US cotton ends daily limit down in see-saw session

A- A+
Το περιεχόμενο του άρθρου δεν είναι διαθέσιμο στη γλώσσα που έχετε επιλέξει και ως εκ τούτου το εμφανίζουμε στην αυθεντική του εκδοχή. Μπορείτε να χρησιμοποιήσετε την υπηρεσία Google Translate για να το μεταφράσετε.

NEW YORK, Dec 22 (Reuters) - U.S. cotton futures ended the
daily limit down Thursday in technical selling, as players took
cash off the table in the best performing commodity of 2010 in
time for the Christmas holidays, analysts said.

The market will be closed on Friday and reopen on Monday at
7:30 a.m. EST (1230 GMT).

The key March cotton contract on ICE Futures U.S.
fell the 6.00 cents limit for the second straight day, to
finish at $1.4812 per lb. Volume was modest as it stood at
about three quarters of the 30-day norm of 29,200 lots, Thomson
Reuters preliminary data showed.

Still, the market was the best performing commodity in the
Reuters-Jefferies commodity index, up over 75 percent year to
date. (Graph: http://link.reuters.com/kew48n)

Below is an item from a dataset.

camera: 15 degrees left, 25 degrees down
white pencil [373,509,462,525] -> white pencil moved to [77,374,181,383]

The market gyrated wildly throughout the session. It fell
the limit in Asian trade, came back on investor buying to trade
higher on the day midway through the session, and then
collapsed late when investor interest faded, traders said.

For the first time since early December, the market ended
down on the week, falling about 1.33 percent.

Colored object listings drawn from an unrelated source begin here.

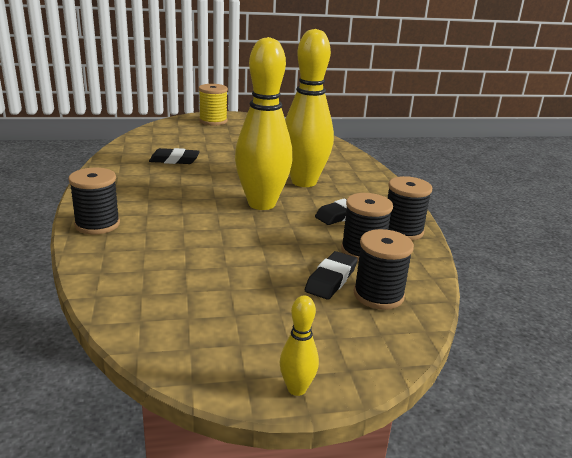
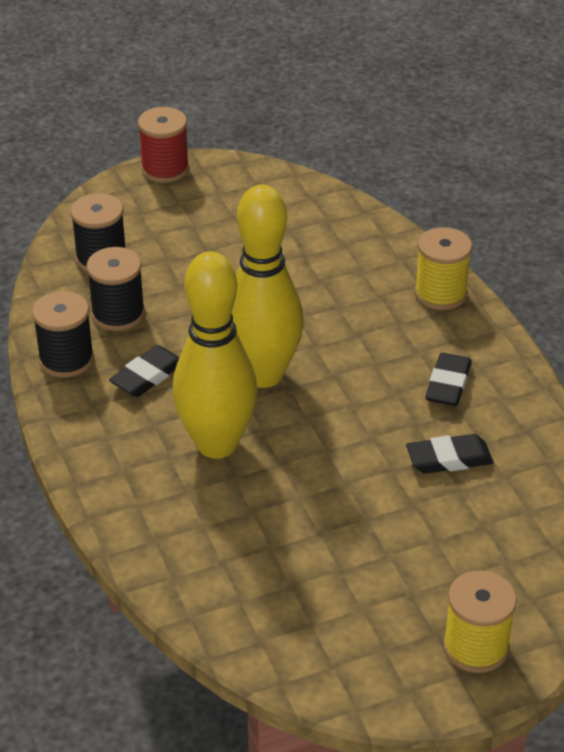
camera: 170 degrees right, 15 degrees up
black spool [68,168,120,235] -> yellow spool [414,227,472,310]
yellow bowling pin [280,295,319,396] -> red spool [138,107,189,183]
black eraser [305,251,358,300] -> black eraser moved to [425,353,472,406]

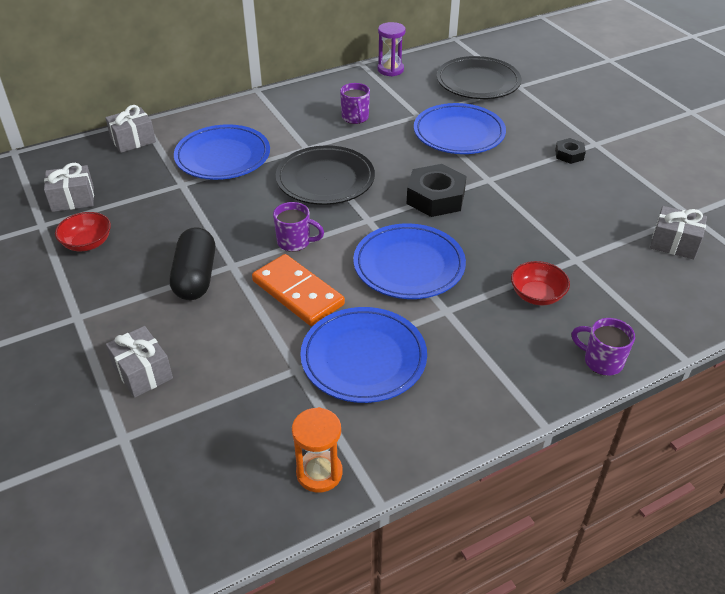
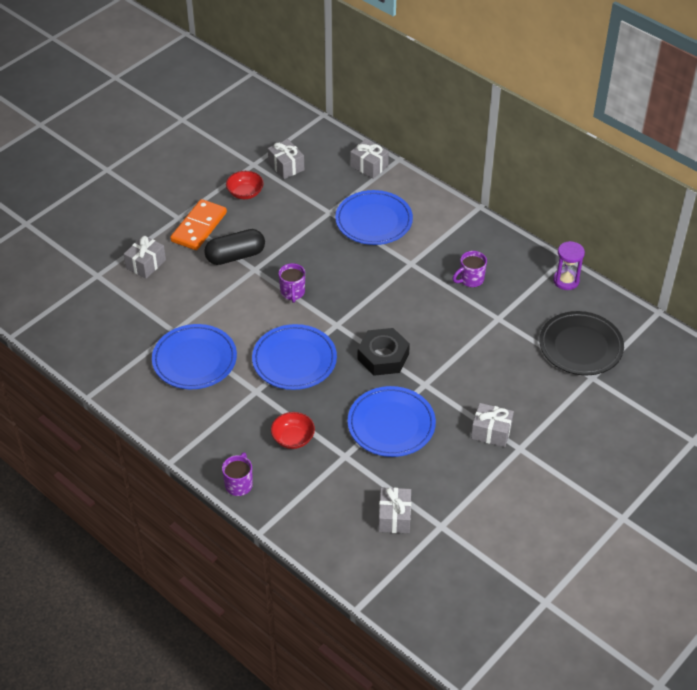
camera: 70 degrees right, 5 degrees up
orange domino [252,254,345,326] -> orange domino moved to [170,199,227,250]
black plate [276,145,375,205] -> none
orange hourglass [292,407,343,493] -> none
blue plate [414,103,506,154] -> blue plate moved to [347,386,436,457]
black nut [555,138,586,164] -> grey gift [471,403,514,447]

'It's a manic-depressive market,' Sharon Johnson, senior
cotton analyst at commodities brokerage Penson Futures in
Atlanta, said.

She said that technically, the market left what is called
an 'island reversal top,' a name derived from the fact that the
candlestick pattern on a contract chart appears to be all
alone, as if on an island.

Technical traders believe that heralds a sharp fall in a
market that has seen a bull run. A report by Johnson said 'if
the gap ... is not filled (at) $1.5594 to $1.567 (basis March),
this very bearish signal should hamper efforts by bulls' to run
the market higher.

'It is investor liquidation before the Christmas break and
also profit-taking,' said Ker Chung Yang, an analyst at Phillip
Futures in Singapore.

Cotton was also pressured by weak Chinese cotton prices,
with the May cotton futures on the Zhengzhou Commodity
Exchange last done at 27,800 yuan per tonne, down 265 yuan on
the day.

The market recovered during the session partly because of
robust export sales in the U.S. Agriculture Department's weekly
export sales report.

Total U.S. cotton exports hit 405,400 running bales (RBs,
500-lbs each), well above the trade outlook for a range from
150,000 to 200,000 RBs.

Options trading in the cotton market was halted for the
fourth day running because the spot month in the cotton futures
market traded at its daily limit, ICE Futures U.S. said.